* _Exercise_
Given the material below, output exactly the lines from the line with "97: (295, 302)" to the line with "117: (232, 104)", both ends included, and no other lines.

* _Raw data_
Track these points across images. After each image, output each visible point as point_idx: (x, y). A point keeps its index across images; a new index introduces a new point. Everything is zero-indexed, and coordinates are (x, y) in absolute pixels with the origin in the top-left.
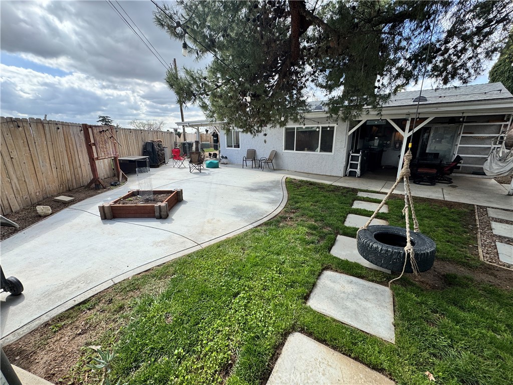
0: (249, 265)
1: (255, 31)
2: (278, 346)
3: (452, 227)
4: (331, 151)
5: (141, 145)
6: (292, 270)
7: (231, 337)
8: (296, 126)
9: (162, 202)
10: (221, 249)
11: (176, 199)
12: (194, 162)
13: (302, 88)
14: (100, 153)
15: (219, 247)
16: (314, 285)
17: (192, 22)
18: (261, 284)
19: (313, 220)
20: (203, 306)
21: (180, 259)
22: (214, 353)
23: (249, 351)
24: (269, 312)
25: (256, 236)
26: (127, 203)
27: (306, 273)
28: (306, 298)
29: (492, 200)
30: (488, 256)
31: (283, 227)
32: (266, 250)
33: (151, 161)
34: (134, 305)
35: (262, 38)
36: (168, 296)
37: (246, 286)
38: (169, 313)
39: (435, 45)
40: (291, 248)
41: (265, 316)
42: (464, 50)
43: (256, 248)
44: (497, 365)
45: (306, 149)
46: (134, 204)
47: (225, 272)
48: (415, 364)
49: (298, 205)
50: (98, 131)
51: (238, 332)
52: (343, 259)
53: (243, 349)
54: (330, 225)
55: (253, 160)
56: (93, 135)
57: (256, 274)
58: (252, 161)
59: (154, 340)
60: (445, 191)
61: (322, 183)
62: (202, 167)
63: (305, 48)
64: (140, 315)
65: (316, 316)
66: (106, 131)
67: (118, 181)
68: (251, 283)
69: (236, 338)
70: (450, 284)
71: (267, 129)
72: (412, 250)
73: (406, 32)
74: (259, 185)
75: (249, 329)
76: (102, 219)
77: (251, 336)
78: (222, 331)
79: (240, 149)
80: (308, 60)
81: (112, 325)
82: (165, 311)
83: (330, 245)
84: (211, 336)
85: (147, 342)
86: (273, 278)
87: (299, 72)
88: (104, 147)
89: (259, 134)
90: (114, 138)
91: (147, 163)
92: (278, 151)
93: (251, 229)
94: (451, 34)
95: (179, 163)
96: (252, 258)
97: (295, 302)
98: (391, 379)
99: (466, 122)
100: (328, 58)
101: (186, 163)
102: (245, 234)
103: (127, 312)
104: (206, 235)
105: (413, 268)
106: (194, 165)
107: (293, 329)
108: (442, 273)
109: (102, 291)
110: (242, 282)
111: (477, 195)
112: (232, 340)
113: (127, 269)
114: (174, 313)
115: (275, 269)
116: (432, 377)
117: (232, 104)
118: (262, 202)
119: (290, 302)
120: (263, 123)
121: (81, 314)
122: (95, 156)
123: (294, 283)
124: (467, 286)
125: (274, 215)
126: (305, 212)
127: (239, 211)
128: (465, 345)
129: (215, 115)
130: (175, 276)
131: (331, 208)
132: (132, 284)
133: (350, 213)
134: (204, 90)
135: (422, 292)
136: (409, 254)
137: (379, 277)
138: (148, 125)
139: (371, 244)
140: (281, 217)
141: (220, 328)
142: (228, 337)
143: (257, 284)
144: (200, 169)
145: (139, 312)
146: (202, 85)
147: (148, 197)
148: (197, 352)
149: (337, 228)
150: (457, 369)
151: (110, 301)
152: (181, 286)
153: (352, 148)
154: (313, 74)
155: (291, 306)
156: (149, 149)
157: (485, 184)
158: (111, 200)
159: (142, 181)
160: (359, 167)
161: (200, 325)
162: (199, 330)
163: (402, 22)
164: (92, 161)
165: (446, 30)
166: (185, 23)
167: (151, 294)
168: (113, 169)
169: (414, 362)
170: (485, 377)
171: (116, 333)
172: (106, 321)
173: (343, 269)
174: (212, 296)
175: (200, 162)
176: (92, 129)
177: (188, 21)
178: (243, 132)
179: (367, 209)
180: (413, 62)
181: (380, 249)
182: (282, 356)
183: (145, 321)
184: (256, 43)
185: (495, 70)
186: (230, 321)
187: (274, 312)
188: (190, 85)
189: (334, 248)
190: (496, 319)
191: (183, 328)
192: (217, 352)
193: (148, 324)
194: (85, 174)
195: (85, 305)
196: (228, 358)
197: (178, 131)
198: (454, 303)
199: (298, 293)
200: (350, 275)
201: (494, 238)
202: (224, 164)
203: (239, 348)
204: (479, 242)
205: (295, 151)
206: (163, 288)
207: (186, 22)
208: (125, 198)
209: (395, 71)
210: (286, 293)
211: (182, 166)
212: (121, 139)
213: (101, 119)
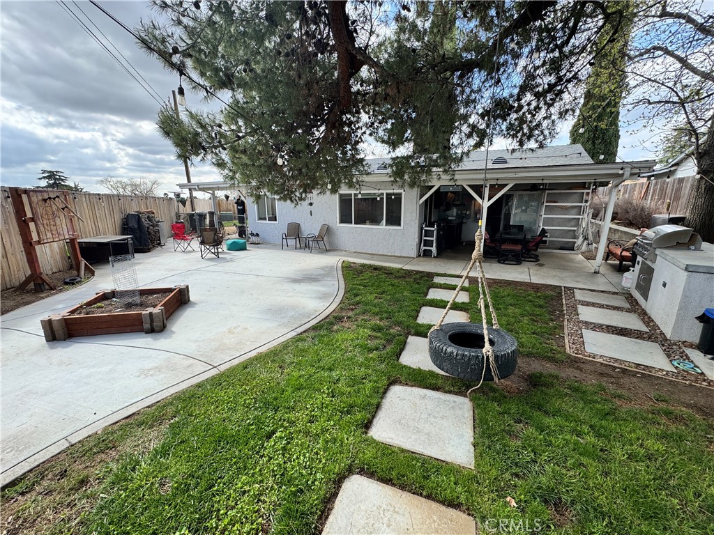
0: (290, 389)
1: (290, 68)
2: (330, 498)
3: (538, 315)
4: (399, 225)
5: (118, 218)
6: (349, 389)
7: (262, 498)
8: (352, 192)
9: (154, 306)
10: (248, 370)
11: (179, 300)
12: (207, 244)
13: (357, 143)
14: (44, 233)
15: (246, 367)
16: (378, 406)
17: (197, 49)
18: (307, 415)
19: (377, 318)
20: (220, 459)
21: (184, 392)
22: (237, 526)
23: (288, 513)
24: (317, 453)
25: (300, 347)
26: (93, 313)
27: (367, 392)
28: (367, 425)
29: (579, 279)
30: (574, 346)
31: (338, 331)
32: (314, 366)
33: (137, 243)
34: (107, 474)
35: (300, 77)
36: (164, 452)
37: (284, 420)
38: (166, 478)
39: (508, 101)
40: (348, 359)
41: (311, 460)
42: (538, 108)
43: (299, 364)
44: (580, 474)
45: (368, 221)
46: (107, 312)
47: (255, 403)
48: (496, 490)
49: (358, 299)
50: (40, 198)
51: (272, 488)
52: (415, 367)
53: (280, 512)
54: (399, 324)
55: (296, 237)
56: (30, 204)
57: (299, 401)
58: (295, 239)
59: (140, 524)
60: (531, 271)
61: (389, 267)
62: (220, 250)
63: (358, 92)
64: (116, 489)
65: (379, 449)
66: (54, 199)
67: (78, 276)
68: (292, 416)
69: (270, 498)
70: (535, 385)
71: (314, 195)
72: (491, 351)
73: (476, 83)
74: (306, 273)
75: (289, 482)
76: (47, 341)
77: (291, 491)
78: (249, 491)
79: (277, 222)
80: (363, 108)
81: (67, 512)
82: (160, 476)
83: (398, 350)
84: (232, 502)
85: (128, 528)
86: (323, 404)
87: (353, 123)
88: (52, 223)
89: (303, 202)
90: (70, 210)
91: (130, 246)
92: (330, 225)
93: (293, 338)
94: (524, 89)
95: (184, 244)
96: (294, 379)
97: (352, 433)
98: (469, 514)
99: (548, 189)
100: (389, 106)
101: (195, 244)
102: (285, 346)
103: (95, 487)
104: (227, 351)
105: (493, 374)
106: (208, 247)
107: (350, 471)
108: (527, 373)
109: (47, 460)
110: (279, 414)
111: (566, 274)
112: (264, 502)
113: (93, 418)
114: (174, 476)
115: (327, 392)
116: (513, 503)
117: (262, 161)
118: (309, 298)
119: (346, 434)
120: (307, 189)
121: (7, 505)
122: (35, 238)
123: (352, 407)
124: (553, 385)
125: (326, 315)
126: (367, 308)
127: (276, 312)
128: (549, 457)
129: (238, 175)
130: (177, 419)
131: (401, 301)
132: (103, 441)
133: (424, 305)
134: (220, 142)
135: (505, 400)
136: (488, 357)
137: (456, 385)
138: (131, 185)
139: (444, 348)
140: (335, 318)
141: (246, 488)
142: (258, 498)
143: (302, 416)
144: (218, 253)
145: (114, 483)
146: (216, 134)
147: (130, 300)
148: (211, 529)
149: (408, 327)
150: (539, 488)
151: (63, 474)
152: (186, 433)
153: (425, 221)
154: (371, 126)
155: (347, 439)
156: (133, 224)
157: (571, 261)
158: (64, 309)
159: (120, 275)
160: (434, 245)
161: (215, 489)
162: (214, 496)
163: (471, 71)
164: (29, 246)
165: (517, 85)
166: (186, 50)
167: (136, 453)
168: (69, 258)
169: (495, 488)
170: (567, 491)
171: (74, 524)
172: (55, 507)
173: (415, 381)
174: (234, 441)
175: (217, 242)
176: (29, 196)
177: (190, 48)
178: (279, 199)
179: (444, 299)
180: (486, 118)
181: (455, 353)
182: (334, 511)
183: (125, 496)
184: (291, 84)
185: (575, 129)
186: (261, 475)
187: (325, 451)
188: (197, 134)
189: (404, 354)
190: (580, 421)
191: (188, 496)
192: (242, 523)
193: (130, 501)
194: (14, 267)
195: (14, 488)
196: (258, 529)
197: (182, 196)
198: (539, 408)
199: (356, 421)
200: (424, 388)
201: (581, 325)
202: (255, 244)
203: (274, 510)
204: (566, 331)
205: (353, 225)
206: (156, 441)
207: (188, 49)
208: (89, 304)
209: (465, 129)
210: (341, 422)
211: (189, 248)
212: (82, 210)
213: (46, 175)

* _Written response_
97: (295, 302)
98: (391, 379)
99: (466, 122)
100: (328, 58)
101: (186, 163)
102: (245, 234)
103: (127, 312)
104: (206, 235)
105: (413, 268)
106: (194, 165)
107: (293, 329)
108: (442, 273)
109: (102, 291)
110: (242, 282)
111: (477, 195)
112: (232, 340)
113: (127, 269)
114: (174, 313)
115: (275, 269)
116: (432, 377)
117: (232, 104)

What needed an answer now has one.